Shareholders of the investment fund Berkshire Hathaway led by Warren Buffet have rejected a proposal to divest from companies profiting in Sudan. Berkshire is the largest independent shareholder in PetroChina, whose parent company, China National Petroleum drills and exports much of Sudan’s oil, providing funds for the Sudanese government and its military. Activist shareholders urged Berkshire to divest because of the Sudanese government’s role in the genocide in Darfur where hundreds of thousands of people have died. Meanwhile Darfur activists are criticizing the Bush administration for describing the Sudanese government as a “strong partner in the War in Terror.” The description appears in the State Department’s 2006 terrorism report.
Brazil’s President Luiz Inacio Lula da Silva is squaring off with international pharmaceutical companies over the price of AIDS drugs. On Friday Lula signed a decree authorizing the Brazilian government to begin manufacturing or importing generic versions of the drug Efavirenz made by Merck. Lula said it is unethical to charge high prices for drugs of such importance.
Merck criticized Brazil’s move saying it was an expropriation of intellectual property. Thailand recently issued a similar decree over a drug made by the U.S. company Abbott Laboratories. Abbott responded by refusing to sell seven new drugs in the Thai market—a move that was condemned by AIDS activists and within the medical community.
In Colombia, the remains of 105 bodies have been discovered buried in mass graves. The bodies are believed to be victims of right-wing paramilitary death squads. This marks the biggest such discovery in Colombia in over 40 years. The news was announced on Saturday—one day after Colombian President Alvaro Uribe concluded a three-day trip to Washington where his administration was repeatedly criticized for having ties to right-wing paramilitaries. Uribe is trying to win support for a new trade agreement and continued Congressional backing of Plan Colombia.
In Mexico, three leaders of a populist uprising in the city of Atenco have been sentenced to 67 years in jail. The men are members of the People’s Front in Defense of the Land. They were arrested a year ago during a police raid on the city of Atenco and were charged with kidnapping. The chair of Mexico’s Human Rights Commission denounced the sentences. Hours after the sentence was announced Subcommandante Marcos and the Zapatistas held a protest outside the prison where the men are being held.
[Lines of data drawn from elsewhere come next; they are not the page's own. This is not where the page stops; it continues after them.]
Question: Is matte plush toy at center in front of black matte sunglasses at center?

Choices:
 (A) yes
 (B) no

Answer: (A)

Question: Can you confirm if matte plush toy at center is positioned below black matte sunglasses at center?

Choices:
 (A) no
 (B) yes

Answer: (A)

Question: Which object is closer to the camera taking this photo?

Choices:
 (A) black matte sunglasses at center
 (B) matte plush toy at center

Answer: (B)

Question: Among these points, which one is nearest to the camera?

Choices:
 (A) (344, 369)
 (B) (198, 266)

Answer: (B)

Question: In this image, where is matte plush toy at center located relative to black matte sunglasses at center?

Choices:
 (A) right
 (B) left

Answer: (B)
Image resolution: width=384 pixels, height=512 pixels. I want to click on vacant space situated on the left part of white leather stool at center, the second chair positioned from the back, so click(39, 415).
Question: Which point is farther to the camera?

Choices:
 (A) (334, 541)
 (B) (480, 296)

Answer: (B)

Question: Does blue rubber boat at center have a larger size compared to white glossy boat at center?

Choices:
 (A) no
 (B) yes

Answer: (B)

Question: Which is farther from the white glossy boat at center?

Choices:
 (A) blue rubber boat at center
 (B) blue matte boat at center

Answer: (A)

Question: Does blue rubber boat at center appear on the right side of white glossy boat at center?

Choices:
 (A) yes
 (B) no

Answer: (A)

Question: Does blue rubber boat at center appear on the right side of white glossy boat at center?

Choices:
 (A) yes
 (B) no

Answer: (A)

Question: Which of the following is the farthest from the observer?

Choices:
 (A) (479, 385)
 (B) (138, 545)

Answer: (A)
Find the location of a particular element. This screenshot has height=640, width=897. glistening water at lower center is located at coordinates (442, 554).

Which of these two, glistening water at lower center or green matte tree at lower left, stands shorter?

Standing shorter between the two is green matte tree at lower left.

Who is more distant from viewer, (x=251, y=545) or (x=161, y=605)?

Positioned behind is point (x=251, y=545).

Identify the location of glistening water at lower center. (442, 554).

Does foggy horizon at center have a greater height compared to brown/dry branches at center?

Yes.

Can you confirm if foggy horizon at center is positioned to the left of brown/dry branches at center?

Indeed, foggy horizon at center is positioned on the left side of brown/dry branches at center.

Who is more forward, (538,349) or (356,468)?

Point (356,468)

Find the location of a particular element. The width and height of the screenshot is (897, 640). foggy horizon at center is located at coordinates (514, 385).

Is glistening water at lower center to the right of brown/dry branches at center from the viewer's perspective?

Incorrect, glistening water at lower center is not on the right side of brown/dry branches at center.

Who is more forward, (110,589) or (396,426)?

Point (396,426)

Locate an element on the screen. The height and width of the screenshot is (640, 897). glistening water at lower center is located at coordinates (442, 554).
The sentences came almost exactly a year after Mexican police raided the city of Atenco and arrested over 200 farmworkers and activists. Human rights groups condemned the actions of the police in Atenco. At least 23 women reported being raped or sexually assaulted in police custody. 28 of the activists remain behind bars at a high-security prison. No police officer has been held accountable.
And in Africa, 114 people are believed to have died after a Kenya Airways 737 crashed in Cameroon on Saturday during a heavy rainstorm. Among the dead was Anthony Mitchell, a journalist for the Associated Press. A month ago Mitchell appeared on Democracy Now to discuss his expose on how CIA and FBI agents have been interrogating hundreds of detainees at secret prisons in Ethiopia. Many of the prisoners were recently transferred there secretly and illegally from Kenya and Somalia. They are being held without charge or access to lawyers or their families.